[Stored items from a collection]
-- Opening Marker --

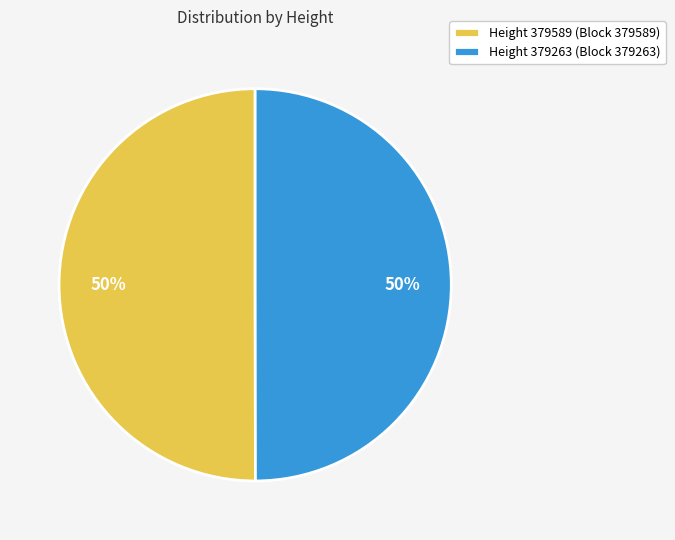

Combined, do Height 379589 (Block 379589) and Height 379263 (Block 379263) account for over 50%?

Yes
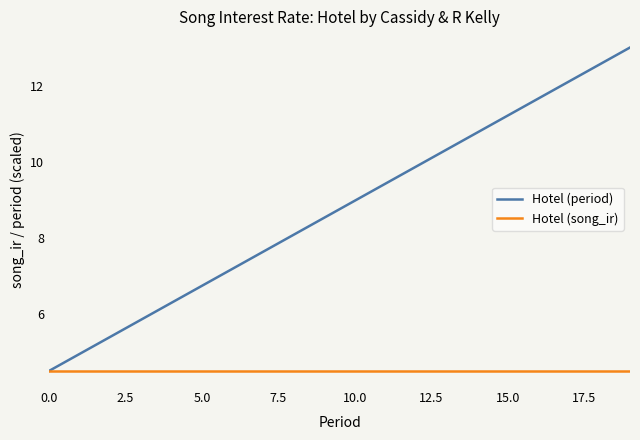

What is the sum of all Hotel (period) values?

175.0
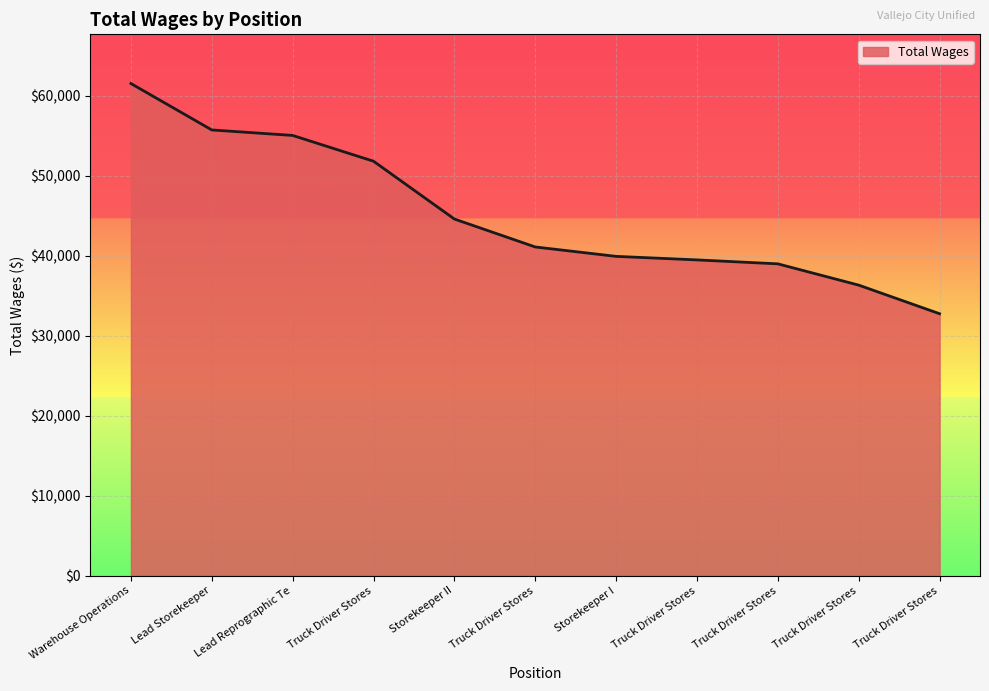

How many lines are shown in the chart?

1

-- Closing Marker --

Please rewrite all of the data above with "chart" swapped for "graph", keeping everything else the same. Leave the pictures out.

[Answer area]
Combined, do Height 379589 (Block 379589) and Height 379263 (Block 379263) account for over 50%?

Yes

What is the sum of all Hotel (period) values?

175.0

How many lines are shown in the graph?

1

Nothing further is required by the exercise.